# [WORK REQUEST]
Write out the data that follows. Keep every character unchanged.

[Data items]

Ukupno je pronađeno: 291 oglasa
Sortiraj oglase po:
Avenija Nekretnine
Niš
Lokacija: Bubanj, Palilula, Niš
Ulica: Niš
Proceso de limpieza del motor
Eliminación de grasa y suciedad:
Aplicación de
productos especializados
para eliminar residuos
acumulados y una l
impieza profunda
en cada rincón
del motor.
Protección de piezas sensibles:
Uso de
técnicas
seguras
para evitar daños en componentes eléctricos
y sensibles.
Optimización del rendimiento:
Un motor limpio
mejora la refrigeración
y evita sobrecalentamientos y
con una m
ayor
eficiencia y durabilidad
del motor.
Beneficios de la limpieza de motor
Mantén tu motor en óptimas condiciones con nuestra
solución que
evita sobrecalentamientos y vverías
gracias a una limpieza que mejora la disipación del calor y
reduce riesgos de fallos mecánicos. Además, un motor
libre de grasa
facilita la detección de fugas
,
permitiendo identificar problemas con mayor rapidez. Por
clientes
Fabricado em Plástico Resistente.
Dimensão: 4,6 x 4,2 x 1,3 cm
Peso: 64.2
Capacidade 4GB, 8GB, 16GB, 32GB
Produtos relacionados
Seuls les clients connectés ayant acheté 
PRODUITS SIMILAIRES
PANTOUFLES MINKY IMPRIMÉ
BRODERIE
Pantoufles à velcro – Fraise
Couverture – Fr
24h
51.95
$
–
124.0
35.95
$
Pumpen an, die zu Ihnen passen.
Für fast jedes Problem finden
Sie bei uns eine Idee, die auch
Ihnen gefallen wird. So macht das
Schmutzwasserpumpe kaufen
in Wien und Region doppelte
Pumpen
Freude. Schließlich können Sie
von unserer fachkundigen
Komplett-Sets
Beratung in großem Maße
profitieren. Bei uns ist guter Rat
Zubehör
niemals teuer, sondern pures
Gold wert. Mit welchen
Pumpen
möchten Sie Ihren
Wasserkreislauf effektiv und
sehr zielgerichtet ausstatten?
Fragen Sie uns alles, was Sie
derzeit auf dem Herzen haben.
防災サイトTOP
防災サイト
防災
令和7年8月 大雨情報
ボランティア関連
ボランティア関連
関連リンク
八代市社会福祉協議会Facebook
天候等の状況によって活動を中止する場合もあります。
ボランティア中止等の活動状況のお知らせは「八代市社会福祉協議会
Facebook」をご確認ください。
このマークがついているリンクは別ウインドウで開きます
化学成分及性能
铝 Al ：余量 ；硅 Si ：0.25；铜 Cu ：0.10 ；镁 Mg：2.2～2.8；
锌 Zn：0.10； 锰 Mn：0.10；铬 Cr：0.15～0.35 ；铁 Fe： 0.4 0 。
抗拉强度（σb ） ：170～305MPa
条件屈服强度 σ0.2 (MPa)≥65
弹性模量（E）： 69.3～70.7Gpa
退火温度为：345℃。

# [TASK SOLUTION]
Ukupno je pronađeno: 291 oglasa
Sortiraj oglase po:
Avenija Nekretnine
Niš
Lokacija: Bubanj, Palilula, Niš
Ulica: Niš
Proceso de limpieza del motor
Eliminación de grasa y suciedad:
Aplicación de
productos especializados
para eliminar residuos
acumulados y una l
impieza profunda
en cada rincón
del motor.
Protección de piezas sensibles:
Uso de
técnicas
seguras
para evitar daños en componentes eléctricos
y sensibles.
Optimización del rendimiento:
Un motor limpio
mejora la refrigeración
y evita sobrecalentamientos y
con una m
ayor
eficiencia y durabilidad
del motor.
Beneficios de la limpieza de motor
Mantén tu motor en óptimas condiciones con nuestra
solución que
evita sobrecalentamientos y vverías
gracias a una limpieza que mejora la disipación del calor y
reduce riesgos de fallos mecánicos. Además, un motor
libre de grasa
facilita la detección de fugas
,
permitiendo identificar problemas con mayor rapidez. Por
clientes
Fabricado em Plástico Resistente.
Dimensão: 4,6 x 4,2 x 1,3 cm
Peso: 64.2
Capacidade 4GB, 8GB, 16GB, 32GB
Produtos relacionados
Seuls les clients connectés ayant acheté 
PRODUITS SIMILAIRES
PANTOUFLES MINKY IMPRIMÉ
BRODERIE
Pantoufles à velcro – Fraise
Couverture – Fr
24h
51.95
$
–
124.0
35.95
$
Pumpen an, die zu Ihnen passen.
Für fast jedes Problem finden
Sie bei uns eine Idee, die auch
Ihnen gefallen wird. So macht das
Schmutzwasserpumpe kaufen
in Wien und Region doppelte
Pumpen
Freude. Schließlich können Sie
von unserer fachkundigen
Komplett-Sets
Beratung in großem Maße
profitieren. Bei uns ist guter Rat
Zubehör
niemals teuer, sondern pures
Gold wert. Mit welchen
Pumpen
möchten Sie Ihren
Wasserkreislauf effektiv und
sehr zielgerichtet ausstatten?
Fragen Sie uns alles, was Sie
derzeit auf dem Herzen haben.
防災サイトTOP
防災サイト
防災
令和7年8月 大雨情報
ボランティア関連
ボランティア関連
関連リンク
八代市社会福祉協議会Facebook
天候等の状況によって活動を中止する場合もあります。
ボランティア中止等の活動状況のお知らせは「八代市社会福祉協議会
Facebook」をご確認ください。
このマークがついているリンクは別ウインドウで開きます
化学成分及性能
铝 Al ：余量 ；硅 Si ：0.25；铜 Cu ：0.10 ；镁 Mg：2.2～2.8；
锌 Zn：0.10； 锰 Mn：0.10；铬 Cr：0.15～0.35 ；铁 Fe： 0.4 0 。
抗拉强度（σb ） ：170～305MPa
条件屈服强度 σ0.2 (MPa)≥65
弹性模量（E）： 69.3～70.7Gpa
退火温度为：345℃。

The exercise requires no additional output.